▸ **WHAT THE EXERCISE ASKS**:
Reproduce verbatim everything in the records from the line containing "Format: picture, lens" down to the line containing "-0.002062, 0.847149, 0.361043]]", including both of those lines.

▸ **PROVIDED INFORMATION**:

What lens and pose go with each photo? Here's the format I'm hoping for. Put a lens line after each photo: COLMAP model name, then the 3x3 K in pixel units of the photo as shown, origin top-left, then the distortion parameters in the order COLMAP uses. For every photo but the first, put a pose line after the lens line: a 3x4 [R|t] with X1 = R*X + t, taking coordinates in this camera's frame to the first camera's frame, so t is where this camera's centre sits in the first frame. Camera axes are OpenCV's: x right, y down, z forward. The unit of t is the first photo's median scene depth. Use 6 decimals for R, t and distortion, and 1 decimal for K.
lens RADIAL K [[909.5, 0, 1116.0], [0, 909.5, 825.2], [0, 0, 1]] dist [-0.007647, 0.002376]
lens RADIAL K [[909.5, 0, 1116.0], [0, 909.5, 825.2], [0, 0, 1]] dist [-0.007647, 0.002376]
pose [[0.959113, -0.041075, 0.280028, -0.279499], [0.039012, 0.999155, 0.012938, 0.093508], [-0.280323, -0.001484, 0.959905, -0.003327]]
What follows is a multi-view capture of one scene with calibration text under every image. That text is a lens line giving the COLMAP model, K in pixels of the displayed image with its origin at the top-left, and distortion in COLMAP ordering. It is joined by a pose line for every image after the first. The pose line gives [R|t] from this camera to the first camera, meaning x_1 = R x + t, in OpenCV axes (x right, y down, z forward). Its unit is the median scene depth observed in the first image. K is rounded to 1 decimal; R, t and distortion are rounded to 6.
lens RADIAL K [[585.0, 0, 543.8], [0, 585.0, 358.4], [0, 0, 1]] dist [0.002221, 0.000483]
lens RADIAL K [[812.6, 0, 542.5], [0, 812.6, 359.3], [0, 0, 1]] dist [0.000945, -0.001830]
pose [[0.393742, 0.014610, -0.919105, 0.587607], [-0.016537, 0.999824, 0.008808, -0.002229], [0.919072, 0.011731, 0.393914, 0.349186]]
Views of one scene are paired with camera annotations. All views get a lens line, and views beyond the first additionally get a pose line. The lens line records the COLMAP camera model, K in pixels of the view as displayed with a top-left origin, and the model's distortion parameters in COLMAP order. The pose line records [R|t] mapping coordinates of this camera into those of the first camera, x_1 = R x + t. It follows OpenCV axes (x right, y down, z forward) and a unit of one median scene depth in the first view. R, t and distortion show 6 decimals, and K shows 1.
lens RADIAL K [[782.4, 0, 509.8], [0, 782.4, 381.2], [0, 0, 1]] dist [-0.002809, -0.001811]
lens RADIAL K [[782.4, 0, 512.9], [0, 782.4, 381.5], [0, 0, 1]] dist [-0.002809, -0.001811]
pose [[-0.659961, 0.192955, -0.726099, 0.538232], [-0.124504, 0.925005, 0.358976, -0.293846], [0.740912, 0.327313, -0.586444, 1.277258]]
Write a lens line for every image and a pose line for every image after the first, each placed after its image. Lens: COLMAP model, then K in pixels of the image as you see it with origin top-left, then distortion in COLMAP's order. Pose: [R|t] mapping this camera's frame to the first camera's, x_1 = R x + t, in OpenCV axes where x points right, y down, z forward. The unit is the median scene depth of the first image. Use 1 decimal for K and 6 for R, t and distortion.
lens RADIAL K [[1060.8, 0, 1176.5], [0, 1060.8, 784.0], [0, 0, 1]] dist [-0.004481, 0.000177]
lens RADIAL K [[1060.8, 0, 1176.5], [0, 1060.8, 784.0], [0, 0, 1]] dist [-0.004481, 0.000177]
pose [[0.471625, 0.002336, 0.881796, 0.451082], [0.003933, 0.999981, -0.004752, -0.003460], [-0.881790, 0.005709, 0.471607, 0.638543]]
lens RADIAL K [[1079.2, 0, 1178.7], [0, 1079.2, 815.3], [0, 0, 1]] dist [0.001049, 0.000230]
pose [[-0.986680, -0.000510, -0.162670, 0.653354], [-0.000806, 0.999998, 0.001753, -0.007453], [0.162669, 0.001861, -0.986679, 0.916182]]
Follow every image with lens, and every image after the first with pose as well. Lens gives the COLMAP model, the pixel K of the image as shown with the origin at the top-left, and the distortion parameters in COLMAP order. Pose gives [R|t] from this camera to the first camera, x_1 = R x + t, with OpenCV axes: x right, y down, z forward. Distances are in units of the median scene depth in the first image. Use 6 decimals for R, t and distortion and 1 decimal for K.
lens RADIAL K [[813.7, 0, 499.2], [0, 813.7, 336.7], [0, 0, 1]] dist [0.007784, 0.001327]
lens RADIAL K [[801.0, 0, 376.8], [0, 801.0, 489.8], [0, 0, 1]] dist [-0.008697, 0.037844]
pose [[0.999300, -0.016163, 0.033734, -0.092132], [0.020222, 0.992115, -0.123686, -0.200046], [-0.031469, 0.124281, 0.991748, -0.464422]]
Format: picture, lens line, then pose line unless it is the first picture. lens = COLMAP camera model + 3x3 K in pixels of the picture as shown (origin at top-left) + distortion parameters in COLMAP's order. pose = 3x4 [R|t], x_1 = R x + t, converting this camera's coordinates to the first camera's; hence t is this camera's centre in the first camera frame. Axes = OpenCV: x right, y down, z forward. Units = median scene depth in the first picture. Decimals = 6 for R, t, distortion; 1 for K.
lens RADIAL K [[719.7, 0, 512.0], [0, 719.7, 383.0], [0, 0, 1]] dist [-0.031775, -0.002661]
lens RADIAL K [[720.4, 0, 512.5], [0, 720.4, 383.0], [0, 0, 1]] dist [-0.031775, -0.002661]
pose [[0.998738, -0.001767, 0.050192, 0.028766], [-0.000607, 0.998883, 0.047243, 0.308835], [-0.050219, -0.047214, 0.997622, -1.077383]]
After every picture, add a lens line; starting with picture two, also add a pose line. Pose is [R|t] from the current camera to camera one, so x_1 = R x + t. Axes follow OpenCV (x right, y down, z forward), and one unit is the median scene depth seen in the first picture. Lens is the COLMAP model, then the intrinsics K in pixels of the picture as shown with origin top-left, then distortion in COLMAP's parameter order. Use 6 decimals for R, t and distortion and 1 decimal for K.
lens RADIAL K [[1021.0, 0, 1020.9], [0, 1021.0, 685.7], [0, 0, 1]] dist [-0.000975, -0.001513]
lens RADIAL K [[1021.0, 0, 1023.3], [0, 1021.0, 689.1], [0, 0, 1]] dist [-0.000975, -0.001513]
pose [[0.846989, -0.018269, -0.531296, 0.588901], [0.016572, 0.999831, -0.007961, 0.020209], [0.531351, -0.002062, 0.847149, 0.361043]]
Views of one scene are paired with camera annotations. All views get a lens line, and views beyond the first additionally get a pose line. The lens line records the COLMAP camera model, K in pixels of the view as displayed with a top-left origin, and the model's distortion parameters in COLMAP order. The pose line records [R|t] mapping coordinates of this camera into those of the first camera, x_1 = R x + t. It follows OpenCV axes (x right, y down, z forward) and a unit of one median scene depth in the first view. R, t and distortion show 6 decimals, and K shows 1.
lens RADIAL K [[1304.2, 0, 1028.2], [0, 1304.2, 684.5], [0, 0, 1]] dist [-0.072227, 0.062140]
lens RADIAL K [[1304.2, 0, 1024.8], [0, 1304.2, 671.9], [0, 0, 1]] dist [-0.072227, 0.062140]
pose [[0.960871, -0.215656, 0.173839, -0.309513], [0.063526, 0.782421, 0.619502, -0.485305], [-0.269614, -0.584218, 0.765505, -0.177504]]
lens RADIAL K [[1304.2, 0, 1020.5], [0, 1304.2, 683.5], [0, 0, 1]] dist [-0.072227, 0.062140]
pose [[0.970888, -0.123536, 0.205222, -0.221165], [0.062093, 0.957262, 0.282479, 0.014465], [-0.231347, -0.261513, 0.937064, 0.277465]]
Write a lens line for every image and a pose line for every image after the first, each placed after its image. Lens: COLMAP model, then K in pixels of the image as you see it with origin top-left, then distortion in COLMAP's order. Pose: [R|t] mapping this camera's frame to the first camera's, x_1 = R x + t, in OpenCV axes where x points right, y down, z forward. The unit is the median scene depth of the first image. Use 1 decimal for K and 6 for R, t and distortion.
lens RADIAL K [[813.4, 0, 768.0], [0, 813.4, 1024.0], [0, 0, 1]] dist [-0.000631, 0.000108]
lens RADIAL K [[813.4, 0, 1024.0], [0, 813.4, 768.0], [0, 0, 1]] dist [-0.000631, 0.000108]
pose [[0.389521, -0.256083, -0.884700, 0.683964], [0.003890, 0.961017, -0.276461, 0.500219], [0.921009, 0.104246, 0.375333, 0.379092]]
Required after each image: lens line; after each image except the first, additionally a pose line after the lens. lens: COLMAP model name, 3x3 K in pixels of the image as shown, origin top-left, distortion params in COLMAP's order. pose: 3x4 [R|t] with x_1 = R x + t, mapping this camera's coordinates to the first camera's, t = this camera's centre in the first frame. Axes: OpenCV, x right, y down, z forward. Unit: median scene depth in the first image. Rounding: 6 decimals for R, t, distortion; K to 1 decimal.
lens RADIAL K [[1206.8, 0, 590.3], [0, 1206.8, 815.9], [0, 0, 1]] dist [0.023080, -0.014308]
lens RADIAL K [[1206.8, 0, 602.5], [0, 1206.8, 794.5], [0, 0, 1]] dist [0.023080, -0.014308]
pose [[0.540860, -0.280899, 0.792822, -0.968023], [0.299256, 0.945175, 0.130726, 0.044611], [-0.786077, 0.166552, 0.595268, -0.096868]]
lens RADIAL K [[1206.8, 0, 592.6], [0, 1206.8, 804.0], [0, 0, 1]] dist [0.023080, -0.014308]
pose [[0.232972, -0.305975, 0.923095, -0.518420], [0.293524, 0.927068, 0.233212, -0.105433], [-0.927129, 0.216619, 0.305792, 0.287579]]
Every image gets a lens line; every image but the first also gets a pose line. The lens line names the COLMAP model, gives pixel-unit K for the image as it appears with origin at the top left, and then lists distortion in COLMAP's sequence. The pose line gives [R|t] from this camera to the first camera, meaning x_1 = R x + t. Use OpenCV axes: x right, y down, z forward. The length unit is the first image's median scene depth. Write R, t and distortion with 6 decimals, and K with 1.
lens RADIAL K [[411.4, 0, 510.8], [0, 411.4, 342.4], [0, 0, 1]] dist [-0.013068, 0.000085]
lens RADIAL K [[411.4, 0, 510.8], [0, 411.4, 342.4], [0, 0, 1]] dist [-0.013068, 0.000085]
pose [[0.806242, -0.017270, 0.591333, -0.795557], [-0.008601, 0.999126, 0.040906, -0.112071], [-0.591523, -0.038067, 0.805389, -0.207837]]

▸ **TASK RESULT**:
Format: picture, lens line, then pose line unless it is the first picture. lens = COLMAP camera model + 3x3 K in pixels of the picture as shown (origin at top-left) + distortion parameters in COLMAP's order. pose = 3x4 [R|t], x_1 = R x + t, converting this camera's coordinates to the first camera's; hence t is this camera's centre in the first camera frame. Axes = OpenCV: x right, y down, z forward. Units = median scene depth in the first picture. Decimals = 6 for R, t, distortion; 1 for K.
lens RADIAL K [[719.7, 0, 512.0], [0, 719.7, 383.0], [0, 0, 1]] dist [-0.031775, -0.002661]
lens RADIAL K [[720.4, 0, 512.5], [0, 720.4, 383.0], [0, 0, 1]] dist [-0.031775, -0.002661]
pose [[0.998738, -0.001767, 0.050192, 0.028766], [-0.000607, 0.998883, 0.047243, 0.308835], [-0.050219, -0.047214, 0.997622, -1.077383]]
After every picture, add a lens line; starting with picture two, also add a pose line. Pose is [R|t] from the current camera to camera one, so x_1 = R x + t. Axes follow OpenCV (x right, y down, z forward), and one unit is the median scene depth seen in the first picture. Lens is the COLMAP model, then the intrinsics K in pixels of the picture as shown with origin top-left, then distortion in COLMAP's parameter order. Use 6 decimals for R, t and distortion and 1 decimal for K.
lens RADIAL K [[1021.0, 0, 1020.9], [0, 1021.0, 685.7], [0, 0, 1]] dist [-0.000975, -0.001513]
lens RADIAL K [[1021.0, 0, 1023.3], [0, 1021.0, 689.1], [0, 0, 1]] dist [-0.000975, -0.001513]
pose [[0.846989, -0.018269, -0.531296, 0.588901], [0.016572, 0.999831, -0.007961, 0.020209], [0.531351, -0.002062, 0.847149, 0.361043]]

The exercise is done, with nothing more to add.